I was only 11 at the time, but I was dazzled by the private tour of Kurobe Dam. It’s size of Hoover Dam and freaking huge. The dam was nearly finished when we visited as guests of Kansai Electric, and we took this strange little Elves railway deep, deep into the mountain. We got out of our mini-train carriage into a brightly lit station with gleaming tiles, and directly opening into a modernist office area, with desks and office furniture.

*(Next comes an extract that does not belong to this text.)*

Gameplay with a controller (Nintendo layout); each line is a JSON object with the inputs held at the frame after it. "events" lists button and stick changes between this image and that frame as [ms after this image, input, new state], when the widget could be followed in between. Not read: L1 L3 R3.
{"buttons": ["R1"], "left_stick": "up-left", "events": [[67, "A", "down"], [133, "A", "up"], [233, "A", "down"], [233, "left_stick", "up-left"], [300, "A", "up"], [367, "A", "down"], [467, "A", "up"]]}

Rather than office windows looking outside, there was a massive expanse of glass overlooking the turbine hall, from three stories up. I assume the control room was in the floor underneath us ... didn’t get to see that, but we did go to the main turbine hall. Two were up and running, the third Hitachi-made unit was on a crane, and there was a vast and deep concrete pit for #4, yet to arrive. All new and the walls all done in gleaming white tile, not bare concrete. Basically, an office and power station deep in a mountain, with a very quiet thrum as enormous quantities of water flowed through the penstocks into the turbines. You could just barely feel it.
We left by another route and saw the ultra high tension power lines coming out of the mountain, There was a faint glow around the wires from corona discharge and a sound like crickets from overhead.
Dad drew our attention, as we left on the micro train out of the very deep valley, that all this was being built 15 years after the most overwhelming defeat in history, with nearly every Japanese city in smoking ruins, and tens of millions on the verge of starvation. A scant 15 years later, a Japanese-made technological wonder that put Hoover Dam in the shade. It left quite an impression.
I have to give Dad credit. As Economic Attaché, he wangled some spectacular tours while we were overseas. Kurobe Dam. A Japanese steelworks at full blast. A visit to the 8-reactor carrier Enterprise. A visit to a factory assembling magnetic-core memory. An aerial tour of Hong Kong on a four-engine Super Constellation as the FAA aligned Kai Tak’s landing systems.
Although he was a diplomat with a Masters in Economics, he was a big fan of technology, the more spectacular, the better. If you want Big Tech, Asia’s the place.